Dalrymple, From the Holy Mountain (1998)
[Bibliography]
William Dalrymple, From the Holy Mountain. A Journey in the Shadow of Byzantium (Flamingo, London 1998)
First edition
“Nobody but William Dalrymple – and possibly Patrick Leigh Fermor – could have produced so compulsively readable book” (John Julius Norwich, Observer).
Dalrymple, the Scottish author of two previous award-winning travelogues, In Xanadu and City of Djinns, followed in 1989 the path of the monk John Moschos and his pupil Sophronius the Sophist, who trekked through the Byzantine Empire in the late sixth century, when exotic forms of Christian practice were nurtured in fortified monasteries and remote hermitages. Among the monks' contemporaries were the stylites, ascetics who declaimed the wisdom of God from high atop the pillars where they lived. Another contemporary, coincidentally, was the prophet Mohammed. Soon after the monks' journey, Christianity would begin a thousand-year decline in the Middle East (or the old Eastern Provinces of the Byzantium), swamped by the great expansion of Islam that continues to this day.
Dalrymple’s inspiration and his “guide book” to the Christian Levant was The Spiritual Meadow written by John Moschos. The oldest surviving manuscript is kept in the Library of the Monastery of Iviron in Mount Athos (Greece); from the Iviron starts the modern travel book consisted by six chapters.

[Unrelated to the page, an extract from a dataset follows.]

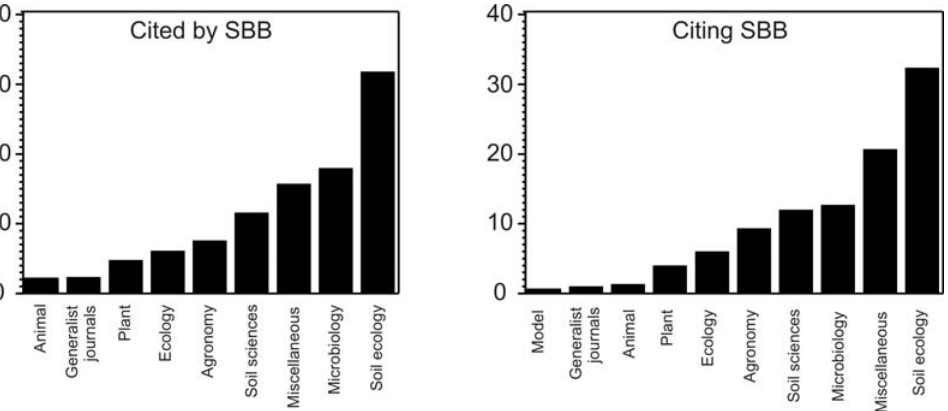
Figure 2. Citation practices in soil ecology. Distribution of articles cited by Soil Biology & Biochemistry (left panel) and citing articles published in Soil Biology and Biochemistry (right panel) according to the category of journal they have been published in. Issues 10, 11 and 12 of the volume 35 (2003) of Soil Biology & Biochemsitry have been scanned in 2007 using the bibliographic data base ISI Web of Science, so that article citing these issues of Soil Biology & Biochemistry have been published between 2003 and 2007 while all the articles cited in these issues have been taken into account whatever their year of publication. Categories of journals are described in the text.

Chapter I The Holy Mountain / Mount Athos pp. 1-21. Chapter II Istanbul, Antakya (Antioch), Urfa, Diyarbakir, Mardin and the Syriac Orthodox Monasteries Deir el-Zafaran and Mar Gabriel in Tour Abdin pp. 23-129. Chapter III Syria pp. 131-191. Chapter IV Lebanon pp. 193-275. Chapter V The Holy Land pp. 277-372. Chapter VI Egypt pp. 373-454. Glossary, List of Bibliographical Sources, Index pp. 455-483. Illustrations (BW) by Jeff Fisher. Paper back.